In den letzten Tagen mehren sich die Stimmen, die uns sagen, wir stehen vor einer zweiten Welle oder sind schon mittendrin.

Ich behaupte: Die aktuelle „Welle“, also die aktuelle Zunahme der Zahl der Infizierten pro Tag ist eine reine „Testwelle“. Damit nimmt nicht die Zahl der Infizierten zu sondern die Zahl der Tests. Das bedeutet zum einen, dass mehr Infizierte gefunden werden obwohl in der Summe gar nicht mehr gibt. Zum anderen greift der Effekt der geringen Prävalenz: Die Tests sind nicht zu 100% korrekt. Es werden also Personen als infiziert detektiert obwohl sie es gar nicht sind. Dieser Effekt tritt um stärker zu Tage je weniger Infizierte es gibt.

Im Gegensatz zu den falsch positiv detektierten Covid-19 Infizierten gibt es aber, so makaber das nun klingen mag, keine falsch tot detektierten – tot ist tot. Falsch Covid-19 infiziert bedeutet, dass die Personen wahrscheinlich gar nicht zeitnah sterben und wenn, dann nicht an Covid-19.

Analyse

Daher vergleiche ich im Folgenden den Verlauf der Zahl der Neuinfizierten pro Tag mit dem Verlauf der an Covid-19 Verstorbenen pro Tag. Die Zahlen sind jeweils als gleitendes Mittel über sieben Tage dargestellt. Außerdem sind die Zahlen normiert auf das jeweilige Maximum, damit die Kurven besser miteinander vergleichbar sind. Ebenso ist der Verlauf der Tests pro Woche als normierte Werte dargestellt ohne Berechnung eines gleitenden Mittels.

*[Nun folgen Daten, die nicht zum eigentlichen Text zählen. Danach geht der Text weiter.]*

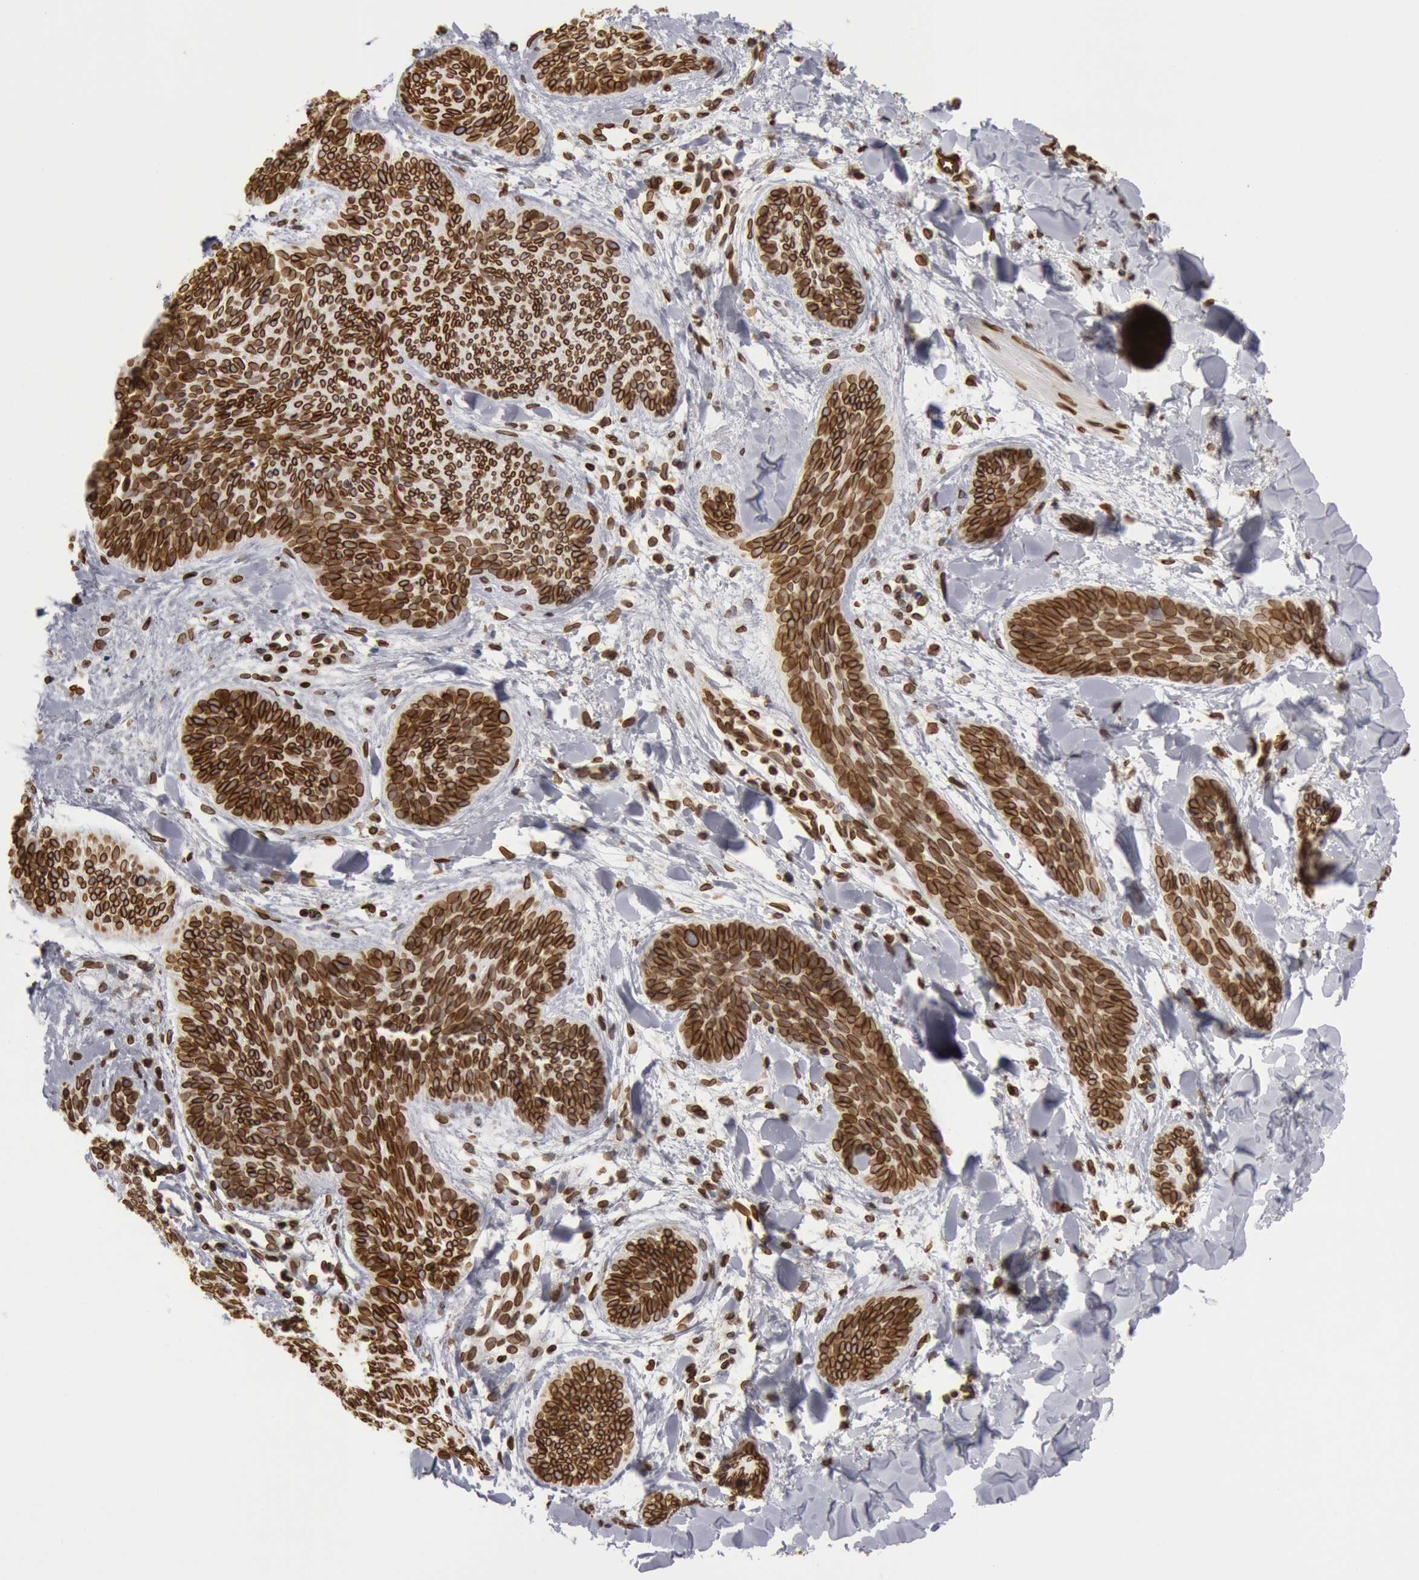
{"staining": {"intensity": "strong", "quantity": ">75%", "location": "cytoplasmic/membranous,nuclear"}, "tissue": "skin cancer", "cell_type": "Tumor cells", "image_type": "cancer", "snomed": [{"axis": "morphology", "description": "Basal cell carcinoma"}, {"axis": "topography", "description": "Skin"}], "caption": "Skin cancer tissue reveals strong cytoplasmic/membranous and nuclear staining in approximately >75% of tumor cells", "gene": "SUN2", "patient": {"sex": "female", "age": 81}}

Die rote Kurve zeigt den Verlauf für die Toten, die schwarze Kurve für die Infizierten und die grüne Kurve die Zahl der durchgeführten Tests. Zu Beginn der Pandemie verlaufen die schwarze und die rote Kurve in etwa parallel, wobei der Verlauf der Zahl der Toten um etwa zwei Wochen der Zahl der Infizierten hinterherläuft. Ab etwa t_{100} flacht der Verlauf der Zahl der Infizierten stärker ab als das bei den Toten zu beobachten ist. Man könnte also meinen, dass die Zahl der Infizierten langsamer abnimmt als zuvor anzunehmen war. Zeitgleich steigt die Zahl der Tests um etwa 10% an. Vor t_{100} lag der Wert der grünen Kurve grob zwischen 0,6 und 0,7 danach zwischen 0,7 und 0,8. Dann fällt dieser Wert kurz wieder auf 0,6 um danach auf über 0,8 bis zuletzt auf 1 anzusteigen. Ich vermute, dass die Verlangsamung der Abnahme der Zahl der Infizierten auf die Zunahme der Tests um t_{100} zurückzuführen ist.

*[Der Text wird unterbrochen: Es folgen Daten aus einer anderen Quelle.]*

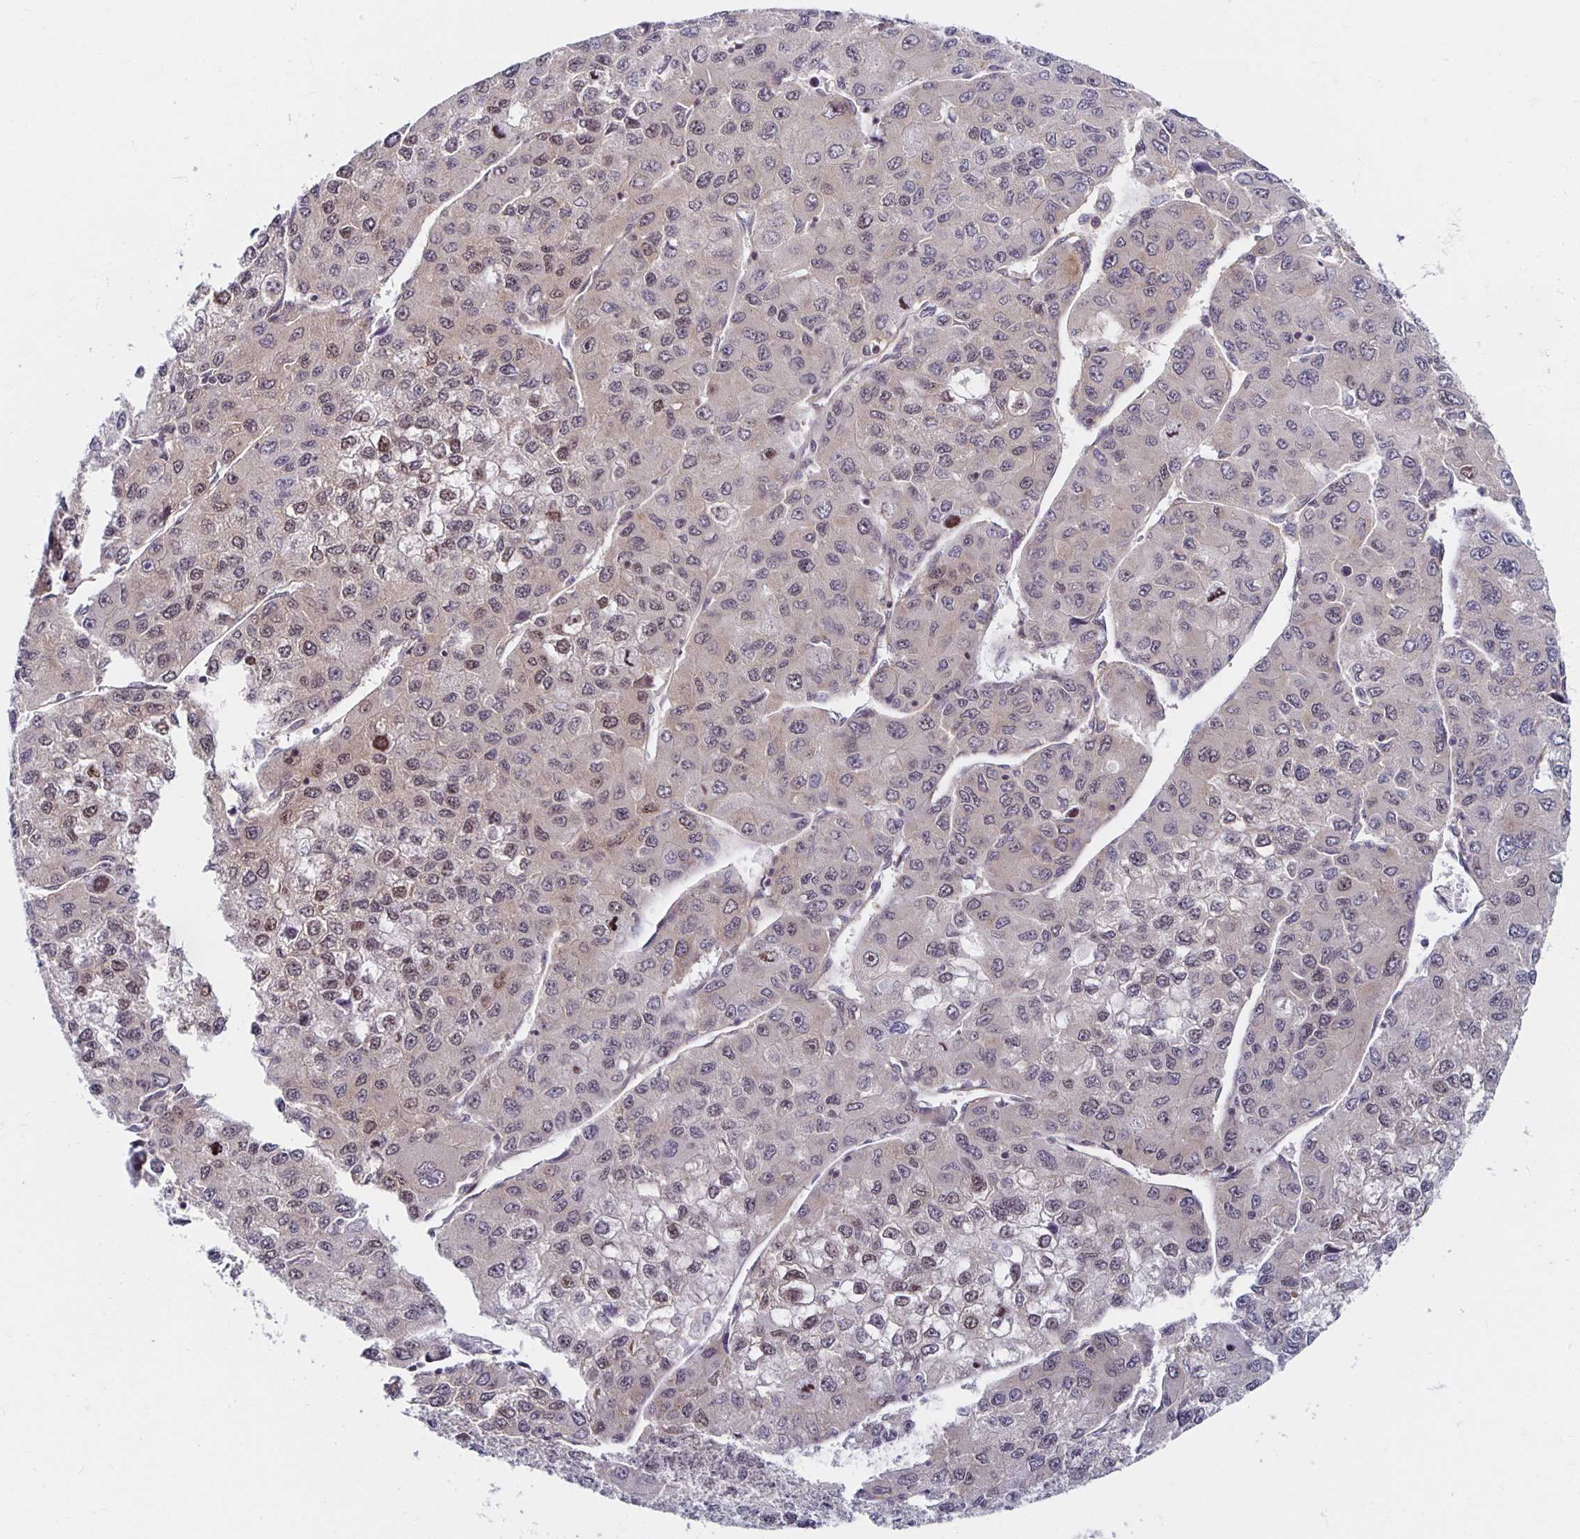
{"staining": {"intensity": "moderate", "quantity": "<25%", "location": "nuclear"}, "tissue": "liver cancer", "cell_type": "Tumor cells", "image_type": "cancer", "snomed": [{"axis": "morphology", "description": "Carcinoma, Hepatocellular, NOS"}, {"axis": "topography", "description": "Liver"}], "caption": "DAB immunohistochemical staining of liver cancer displays moderate nuclear protein staining in approximately <25% of tumor cells. (DAB IHC with brightfield microscopy, high magnification).", "gene": "PDAP1", "patient": {"sex": "female", "age": 66}}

Die folgende Abbildung zeigt einen vergrößerten Bereich für die Zeit, für die eine zweite Welle vermutet wird. Man erkennt, dass die Zahl der Infizierten um t_{149} deutlich zunimmt, wohingegen der Charakter des Verlaufs der Kurve für die Zahl der Toten unverändert bleibt. Das einzige, was mit der Infiziertenzahl wächst, ist die Zahl der Tests: Eine Testwelle.

Aktuell fallen nur noch 0,6% aller Tests positiv aus (für KW27-29). Das ist verdammt nah an der Zahl der zu erwartenden falsch positiven Testergebnisse. Welche Welle ist zu erwarten, wenn die Zahl der Tests noch stärker zunimmt?

Positiv Getestete erneut testen

Um den Effekt der falsch positiven Testergebnisse zu relativieren, müssten alle positiv Getesteten erneut getestet werden. Sollte es sich bei den aktuell positiv Getesteten tatsächlich um falsch positive Ergebnisse handeln, müsste als Ergebnis wieder etwa 0,6% positiv Getestete festgestellt werden. Sollte dieser Wert deutlich überschritten werden, kann man folgern, dass tatsächlich einige infiziert sind. Geht man allerdings davon aus, dass es sich nicht um falsch positiv Getestete handelt, müsste der zweite Test ein Ergebnis nahe 100% ergeben, abzüglich der falsch negativ Getesteten.

Das wäre doch mal ein netter Versuch: Herr Streeck – wie wär’s?